Я позвонил в свою редакцию, в Нью-Йорк. Разговор с Гаррисоном был короткий: они уже в курсе, «ты, старина, не переживай, судьба идет тебе навстречу: засиделся ты в Москве», ждут, первая прикидка новой работы — Китай или Австралия, могут быть варианты. Вернер деликатно ни словом не обмолвился о Вике, хотя он знает о наших отношениях. Только сказал:
— Отдохнешь пару месяцев, немного поработаешь в редакции, за это время подберем тебе страну, решим, если получится, все твои семейные дела (я почувствовал, что в этих последних словах присутствует Вика, и был благодарен своему шефу)…
Я опять позвонил Вике. Длинные гудки. Трубку никто не брал. Смутное беспокойство закралось в душу. Однако я скоро отвлекся — стал собираться и начал со своего журналистского архива, через полчаса ужаснувшись: сколько же всего накопилось за семь лет моей московской жизни! Кассеты, пленки, исписанные блокноты, фотографии, вырезки из газет и журналов, несколько толстых тетрадей с дневниковыми записями, опять блокноты… Да у меня тут материалов — на большую книгу! Я невольно что-то читал, потом накатывались воспоминания. Фотографии: мы с Викой в Звенигороде зимой; ели в снегу, она, опершись на лыжные палки, смотрит на меня глазами, полными любви; мы рядом за столом на какой-то веселой вечеринке, Вика хохочет, ее рыжие волосы рассыпались по плечам… «Сейчас еще раз позвоню»,— думаю я и погружаюсь в свои записи в блокноте за 1978 год. Великое дело — блокноты, записные книжки, дневники: несколько строчек — и память воскрешает целую картину, сюжет, событие.

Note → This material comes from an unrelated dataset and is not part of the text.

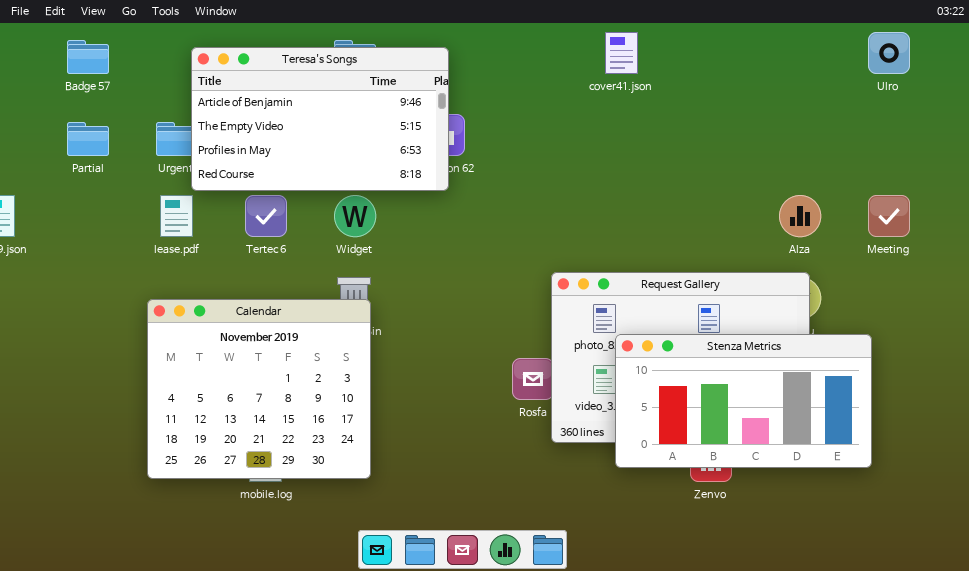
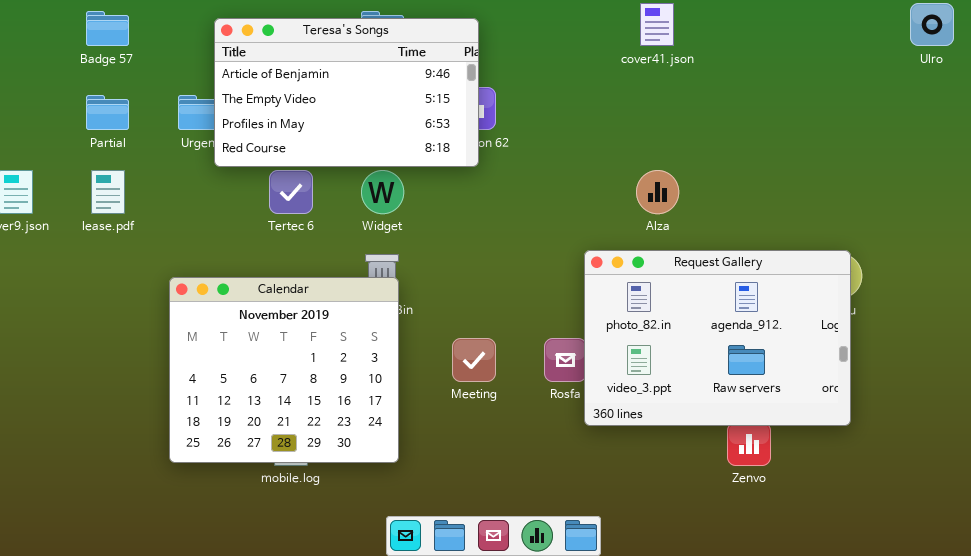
lease.pdf: [160,195,193,237] -> [91,170,125,214], moved
Alza: [779,195,821,237] -> [636,170,679,214], moved
Meeting: [868,195,910,237] -> [452,338,496,382], moved
Stenza Metrics: [615,334,872,468] -> none, closed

А за окном уже поздний ноябрьский вечер.
«Все. Звоню Вике». Я иду к телефону — от хаотической горы моего московского архива, выросшей на полу. И телефонный звонок опережает меня.
«Наконец-то! — думаю я.— Она! — И сердце падает, как с обрыва: нам предстоит разлука, неизвестно на какое время. Через сутки.— Как сказать ей об этом?…»
Я срываю трубку телефона:
— Слушаю!
— Артур, это Сапунов. Надо срочно встретиться.
— Гарик! — Я чувствую, что мне не хватает дыхания, мгновенно лицо покрывается потом.— Гарик… Что-то случилось с Викой?
— Случилось.
— Что, что?… Гарик, Что?!
— Не по телефону. Я внизу, рядом. Жду тебя за углом, возле «Универсама». Я в своей машине.
…Не помню, как я оказался в задрипанном «Москвиче» Гарика Сапунова. В машине, за рулем, он сидел один. По-прежнему бородатый, элегантный, неизменный яркий шарф вокруг шеи, на среднем пальце левой руки, лежащей на руле, серебряный перстень с большим изумрудом. Только лицо угрюмо и напряженно.
— Что? — с каким-то животным страхом выговариваю я, плюхаясь на сиденье рядом с ним.
— Захлопни плотнее дверцу,— спокойно говорит Гарик.
Я хлопаю дверцей.
— Ну, да не тяни же!
— Вика арестована.
— Что?!
— Только спокойно, Артур,— жестко говорит Гарик Сапунов.— Соберись, никаких русских эмоций. Итак… Разгромлена редакция журнала «Благовест». Они снимали под нее квартиру в Чертаново. Обыскали, перевернули все вверх дном, конфисковали и увезли почти все. И в одну ночь арестовали всех сотрудников, начиная с редактора. Их всего четверо. И Вику…
— Когда? — перебиваю я.
— Минувшей ночью с восьмого на девятое.
— Где она? — почему-то шепотом спрашиваю я и чувствую, что все во мне мелко дрожит,— Где Вика?
— В Лефортово, в КПЗ, то есть в камере предварительного заключения. Подожди, подожди! — морщится Гарик, оглаживая свою густую бороду.— Не перебивай. Вопрос. Что у тебя? Все в порядке?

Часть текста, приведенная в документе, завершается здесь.